§ Exercise: Please write out the lines below word for word, leaving out the pictures.

Top of Data extract

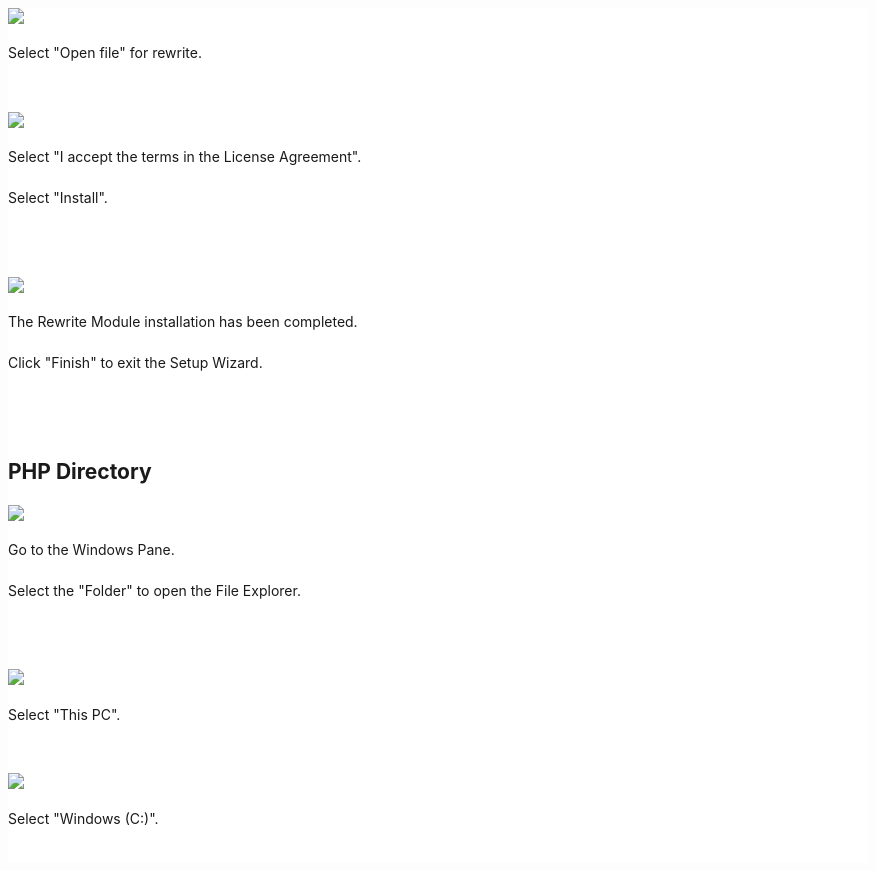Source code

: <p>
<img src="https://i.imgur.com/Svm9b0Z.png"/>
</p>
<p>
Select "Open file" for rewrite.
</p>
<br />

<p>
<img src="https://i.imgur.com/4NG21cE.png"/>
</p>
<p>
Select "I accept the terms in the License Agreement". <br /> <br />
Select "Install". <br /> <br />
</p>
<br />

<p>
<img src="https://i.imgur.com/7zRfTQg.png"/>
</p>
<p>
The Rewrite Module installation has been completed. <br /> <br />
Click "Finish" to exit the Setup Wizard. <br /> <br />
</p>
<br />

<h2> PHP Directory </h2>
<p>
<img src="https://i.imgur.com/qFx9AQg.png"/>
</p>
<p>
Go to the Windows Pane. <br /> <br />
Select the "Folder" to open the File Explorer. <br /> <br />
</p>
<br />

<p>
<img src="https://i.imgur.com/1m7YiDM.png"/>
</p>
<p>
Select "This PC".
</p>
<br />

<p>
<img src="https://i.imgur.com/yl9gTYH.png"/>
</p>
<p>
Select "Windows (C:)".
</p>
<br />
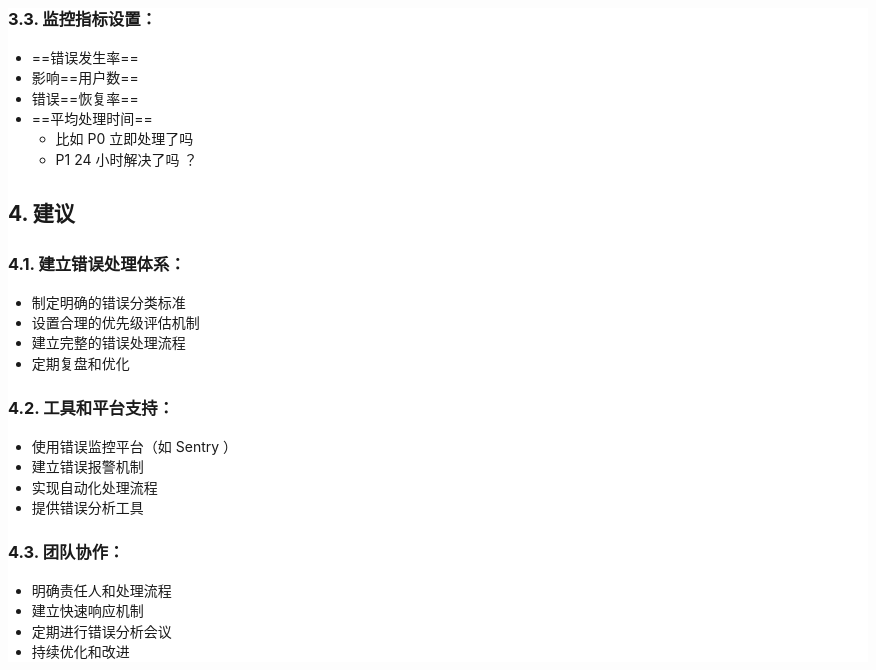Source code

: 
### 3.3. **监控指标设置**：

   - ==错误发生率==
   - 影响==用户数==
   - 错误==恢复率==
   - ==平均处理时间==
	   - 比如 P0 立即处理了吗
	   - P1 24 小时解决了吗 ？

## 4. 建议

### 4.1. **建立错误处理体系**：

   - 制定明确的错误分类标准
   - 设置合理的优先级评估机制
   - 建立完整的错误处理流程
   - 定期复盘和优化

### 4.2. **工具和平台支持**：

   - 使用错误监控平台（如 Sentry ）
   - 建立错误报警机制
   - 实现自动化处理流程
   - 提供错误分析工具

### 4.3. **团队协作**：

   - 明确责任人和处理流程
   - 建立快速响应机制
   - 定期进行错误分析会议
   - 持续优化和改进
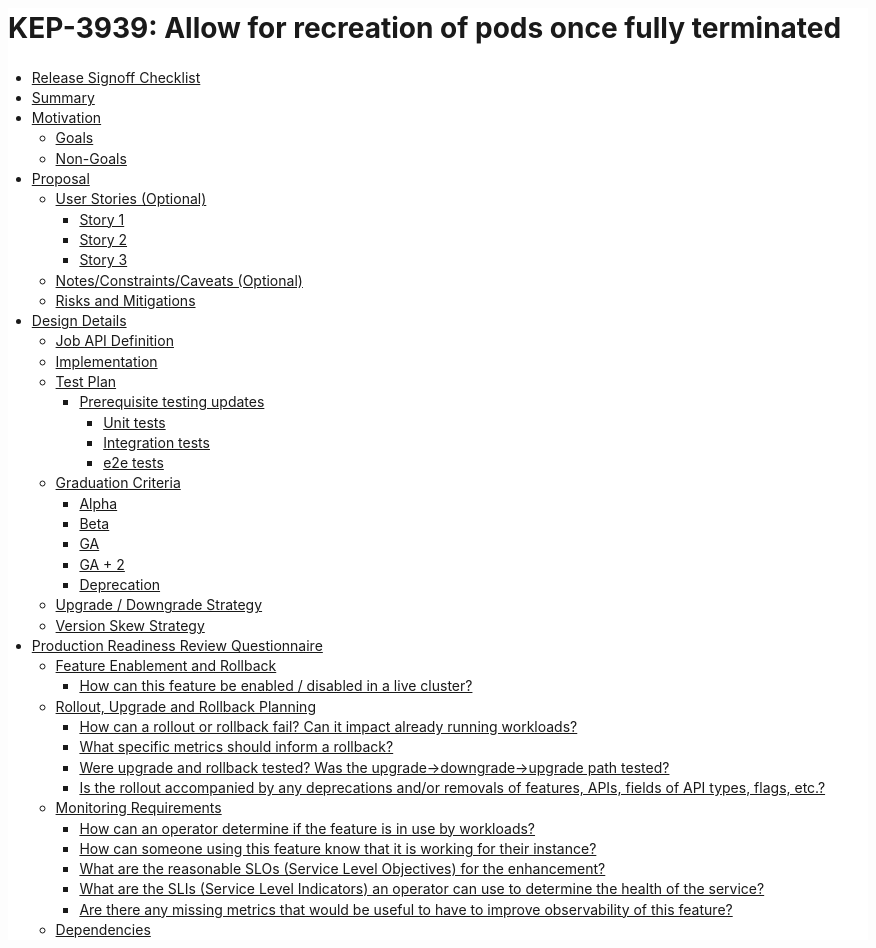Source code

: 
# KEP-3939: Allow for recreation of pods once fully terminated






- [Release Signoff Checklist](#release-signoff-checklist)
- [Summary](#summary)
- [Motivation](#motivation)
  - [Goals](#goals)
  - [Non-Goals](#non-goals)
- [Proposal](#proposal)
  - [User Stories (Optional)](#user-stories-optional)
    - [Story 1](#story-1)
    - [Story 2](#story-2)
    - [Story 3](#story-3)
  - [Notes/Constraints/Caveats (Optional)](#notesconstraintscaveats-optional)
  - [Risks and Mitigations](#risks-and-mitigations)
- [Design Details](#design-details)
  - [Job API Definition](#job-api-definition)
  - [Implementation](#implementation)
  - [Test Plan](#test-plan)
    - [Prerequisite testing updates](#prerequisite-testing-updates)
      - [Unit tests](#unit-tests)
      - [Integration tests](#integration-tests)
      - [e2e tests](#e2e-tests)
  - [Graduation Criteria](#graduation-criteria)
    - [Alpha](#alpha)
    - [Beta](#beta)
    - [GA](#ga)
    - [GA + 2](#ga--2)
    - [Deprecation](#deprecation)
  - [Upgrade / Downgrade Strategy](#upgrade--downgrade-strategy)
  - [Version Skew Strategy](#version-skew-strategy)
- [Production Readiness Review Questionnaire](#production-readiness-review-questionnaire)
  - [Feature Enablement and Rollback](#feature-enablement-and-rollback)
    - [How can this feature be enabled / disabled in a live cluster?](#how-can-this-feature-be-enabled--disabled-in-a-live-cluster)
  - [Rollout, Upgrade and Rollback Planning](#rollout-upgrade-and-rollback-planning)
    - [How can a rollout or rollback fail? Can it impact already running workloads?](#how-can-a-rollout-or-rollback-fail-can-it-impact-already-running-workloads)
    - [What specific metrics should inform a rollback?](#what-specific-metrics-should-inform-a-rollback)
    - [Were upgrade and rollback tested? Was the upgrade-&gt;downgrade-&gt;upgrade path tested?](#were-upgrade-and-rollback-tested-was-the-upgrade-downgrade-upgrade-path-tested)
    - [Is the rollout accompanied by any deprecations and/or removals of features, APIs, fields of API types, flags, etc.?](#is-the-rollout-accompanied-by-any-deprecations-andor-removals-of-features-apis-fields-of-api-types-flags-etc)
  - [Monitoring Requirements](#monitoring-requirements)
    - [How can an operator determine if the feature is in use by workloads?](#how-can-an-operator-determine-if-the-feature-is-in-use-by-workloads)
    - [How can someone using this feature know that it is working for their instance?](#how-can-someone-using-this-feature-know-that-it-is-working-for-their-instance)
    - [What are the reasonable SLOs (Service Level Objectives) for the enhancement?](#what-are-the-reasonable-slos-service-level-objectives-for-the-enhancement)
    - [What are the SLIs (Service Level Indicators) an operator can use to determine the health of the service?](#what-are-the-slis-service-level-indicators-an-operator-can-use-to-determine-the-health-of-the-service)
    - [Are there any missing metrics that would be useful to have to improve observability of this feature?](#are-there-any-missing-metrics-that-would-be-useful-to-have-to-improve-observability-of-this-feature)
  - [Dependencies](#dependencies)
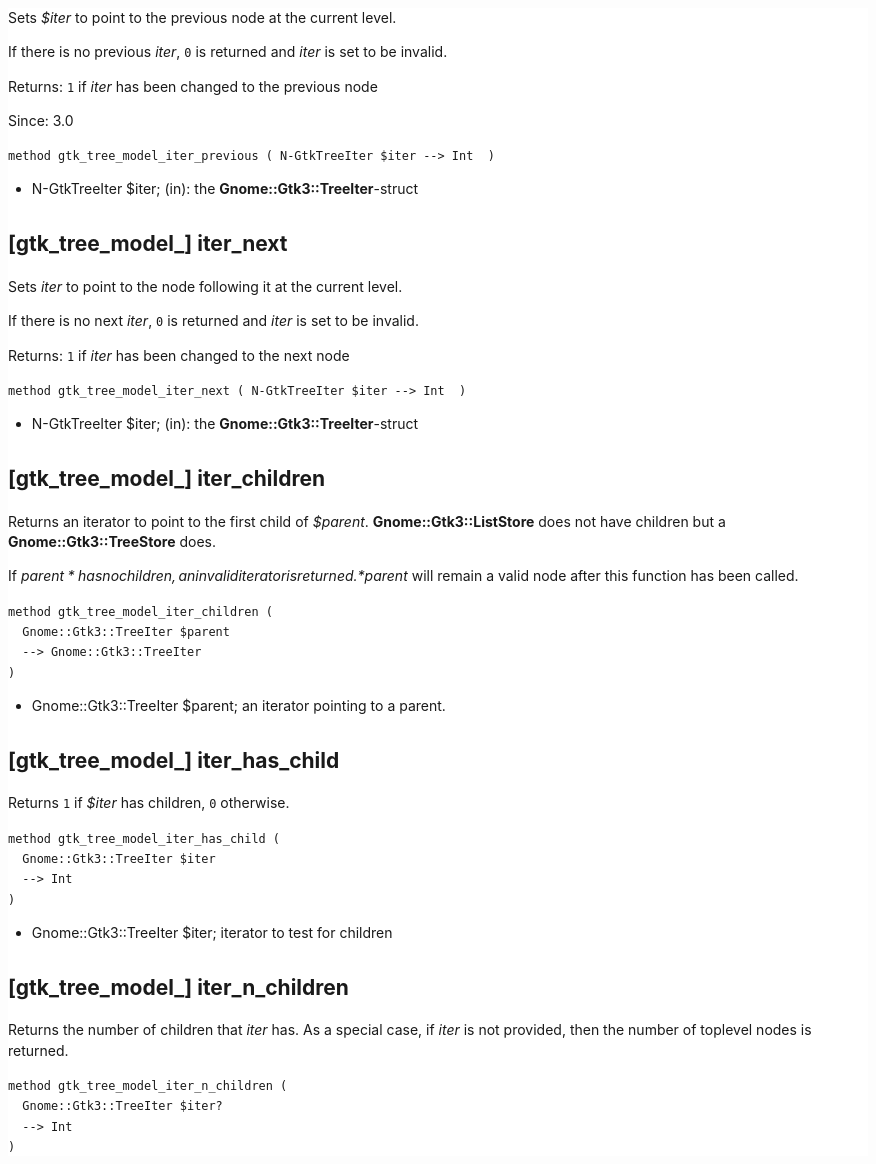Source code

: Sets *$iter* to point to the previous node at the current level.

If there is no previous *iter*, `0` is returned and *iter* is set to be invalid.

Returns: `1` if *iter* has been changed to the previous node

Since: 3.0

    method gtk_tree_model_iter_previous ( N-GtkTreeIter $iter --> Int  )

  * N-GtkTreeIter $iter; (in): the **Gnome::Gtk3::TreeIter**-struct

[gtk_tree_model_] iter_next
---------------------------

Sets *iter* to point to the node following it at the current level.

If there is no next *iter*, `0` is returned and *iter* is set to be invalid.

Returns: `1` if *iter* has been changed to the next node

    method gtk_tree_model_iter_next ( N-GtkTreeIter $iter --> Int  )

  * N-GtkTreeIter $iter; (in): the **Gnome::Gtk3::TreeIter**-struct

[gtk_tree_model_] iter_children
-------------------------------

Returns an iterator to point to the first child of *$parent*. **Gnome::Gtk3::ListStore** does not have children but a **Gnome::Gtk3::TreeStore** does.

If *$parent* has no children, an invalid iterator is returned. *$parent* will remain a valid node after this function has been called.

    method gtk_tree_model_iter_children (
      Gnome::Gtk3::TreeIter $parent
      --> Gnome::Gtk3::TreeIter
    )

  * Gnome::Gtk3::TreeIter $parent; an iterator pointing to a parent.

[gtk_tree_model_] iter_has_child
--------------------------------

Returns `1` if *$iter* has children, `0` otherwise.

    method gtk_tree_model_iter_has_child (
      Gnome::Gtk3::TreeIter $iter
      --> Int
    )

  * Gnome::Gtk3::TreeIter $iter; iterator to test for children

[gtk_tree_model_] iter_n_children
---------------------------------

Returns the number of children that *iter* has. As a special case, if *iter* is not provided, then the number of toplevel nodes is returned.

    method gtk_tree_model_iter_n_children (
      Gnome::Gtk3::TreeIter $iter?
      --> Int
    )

Bottom of Data extract

§ Result for this task:
Source code

: <p>
<img src="https://i.imgur.com/Svm9b0Z.png"/>
</p>
<p>
Select "Open file" for rewrite.
</p>
<br />

<p>
<img src="https://i.imgur.com/4NG21cE.png"/>
</p>
<p>
Select "I accept the terms in the License Agreement". <br /> <br />
Select "Install". <br /> <br />
</p>
<br />

<p>
<img src="https://i.imgur.com/7zRfTQg.png"/>
</p>
<p>
The Rewrite Module installation has been completed. <br /> <br />
Click "Finish" to exit the Setup Wizard. <br /> <br />
</p>
<br />

<h2> PHP Directory </h2>
<p>
<img src="https://i.imgur.com/qFx9AQg.png"/>
</p>
<p>
Go to the Windows Pane. <br /> <br />
Select the "Folder" to open the File Explorer. <br /> <br />
</p>
<br />

<p>
<img src="https://i.imgur.com/1m7YiDM.png"/>
</p>
<p>
Select "This PC".
</p>
<br />

<p>
<img src="https://i.imgur.com/yl9gTYH.png"/>
</p>
<p>
Select "Windows (C:)".
</p>
<br />
Source code

: 
### 3.3. **监控指标设置**：

   - ==错误发生率==
   - 影响==用户数==
   - 错误==恢复率==
   - ==平均处理时间==
	   - 比如 P0 立即处理了吗
	   - P1 24 小时解决了吗 ？

## 4. 建议

### 4.1. **建立错误处理体系**：

   - 制定明确的错误分类标准
   - 设置合理的优先级评估机制
   - 建立完整的错误处理流程
   - 定期复盘和优化

### 4.2. **工具和平台支持**：

   - 使用错误监控平台（如 Sentry ）
   - 建立错误报警机制
   - 实现自动化处理流程
   - 提供错误分析工具

### 4.3. **团队协作**：

   - 明确责任人和处理流程
   - 建立快速响应机制
   - 定期进行错误分析会议
   - 持续优化和改进
Source code

: 
# KEP-3939: Allow for recreation of pods once fully terminated






- [Release Signoff Checklist](#release-signoff-checklist)
- [Summary](#summary)
- [Motivation](#motivation)
  - [Goals](#goals)
  - [Non-Goals](#non-goals)
- [Proposal](#proposal)
  - [User Stories (Optional)](#user-stories-optional)
    - [Story 1](#story-1)
    - [Story 2](#story-2)
    - [Story 3](#story-3)
  - [Notes/Constraints/Caveats (Optional)](#notesconstraintscaveats-optional)
  - [Risks and Mitigations](#risks-and-mitigations)
- [Design Details](#design-details)
  - [Job API Definition](#job-api-definition)
  - [Implementation](#implementation)
  - [Test Plan](#test-plan)
    - [Prerequisite testing updates](#prerequisite-testing-updates)
      - [Unit tests](#unit-tests)
      - [Integration tests](#integration-tests)
      - [e2e tests](#e2e-tests)
  - [Graduation Criteria](#graduation-criteria)
    - [Alpha](#alpha)
    - [Beta](#beta)
    - [GA](#ga)
    - [GA + 2](#ga--2)
    - [Deprecation](#deprecation)
  - [Upgrade / Downgrade Strategy](#upgrade--downgrade-strategy)
  - [Version Skew Strategy](#version-skew-strategy)
- [Production Readiness Review Questionnaire](#production-readiness-review-questionnaire)
  - [Feature Enablement and Rollback](#feature-enablement-and-rollback)
    - [How can this feature be enabled / disabled in a live cluster?](#how-can-this-feature-be-enabled--disabled-in-a-live-cluster)
  - [Rollout, Upgrade and Rollback Planning](#rollout-upgrade-and-rollback-planning)
    - [How can a rollout or rollback fail? Can it impact already running workloads?](#how-can-a-rollout-or-rollback-fail-can-it-impact-already-running-workloads)
    - [What specific metrics should inform a rollback?](#what-specific-metrics-should-inform-a-rollback)
    - [Were upgrade and rollback tested? Was the upgrade-&gt;downgrade-&gt;upgrade path tested?](#were-upgrade-and-rollback-tested-was-the-upgrade-downgrade-upgrade-path-tested)
    - [Is the rollout accompanied by any deprecations and/or removals of features, APIs, fields of API types, flags, etc.?](#is-the-rollout-accompanied-by-any-deprecations-andor-removals-of-features-apis-fields-of-api-types-flags-etc)
  - [Monitoring Requirements](#monitoring-requirements)
    - [How can an operator determine if the feature is in use by workloads?](#how-can-an-operator-determine-if-the-feature-is-in-use-by-workloads)
    - [How can someone using this feature know that it is working for their instance?](#how-can-someone-using-this-feature-know-that-it-is-working-for-their-instance)
    - [What are the reasonable SLOs (Service Level Objectives) for the enhancement?](#what-are-the-reasonable-slos-service-level-objectives-for-the-enhancement)
    - [What are the SLIs (Service Level Indicators) an operator can use to determine the health of the service?](#what-are-the-slis-service-level-indicators-an-operator-can-use-to-determine-the-health-of-the-service)
    - [Are there any missing metrics that would be useful to have to improve observability of this feature?](#are-there-any-missing-metrics-that-would-be-useful-to-have-to-improve-observability-of-this-feature)
  - [Dependencies](#dependencies)
Source code

: Sets *$iter* to point to the previous node at the current level.

If there is no previous *iter*, `0` is returned and *iter* is set to be invalid.

Returns: `1` if *iter* has been changed to the previous node

Since: 3.0

    method gtk_tree_model_iter_previous ( N-GtkTreeIter $iter --> Int  )

  * N-GtkTreeIter $iter; (in): the **Gnome::Gtk3::TreeIter**-struct

[gtk_tree_model_] iter_next
---------------------------

Sets *iter* to point to the node following it at the current level.

If there is no next *iter*, `0` is returned and *iter* is set to be invalid.

Returns: `1` if *iter* has been changed to the next node

    method gtk_tree_model_iter_next ( N-GtkTreeIter $iter --> Int  )

  * N-GtkTreeIter $iter; (in): the **Gnome::Gtk3::TreeIter**-struct

[gtk_tree_model_] iter_children
-------------------------------

Returns an iterator to point to the first child of *$parent*. **Gnome::Gtk3::ListStore** does not have children but a **Gnome::Gtk3::TreeStore** does.

If *$parent* has no children, an invalid iterator is returned. *$parent* will remain a valid node after this function has been called.

    method gtk_tree_model_iter_children (
      Gnome::Gtk3::TreeIter $parent
      --> Gnome::Gtk3::TreeIter
    )

  * Gnome::Gtk3::TreeIter $parent; an iterator pointing to a parent.

[gtk_tree_model_] iter_has_child
--------------------------------

Returns `1` if *$iter* has children, `0` otherwise.

    method gtk_tree_model_iter_has_child (
      Gnome::Gtk3::TreeIter $iter
      --> Int
    )

  * Gnome::Gtk3::TreeIter $iter; iterator to test for children

[gtk_tree_model_] iter_n_children
---------------------------------

Returns the number of children that *iter* has. As a special case, if *iter* is not provided, then the number of toplevel nodes is returned.

    method gtk_tree_model_iter_n_children (
      Gnome::Gtk3::TreeIter $iter?
      --> Int
    )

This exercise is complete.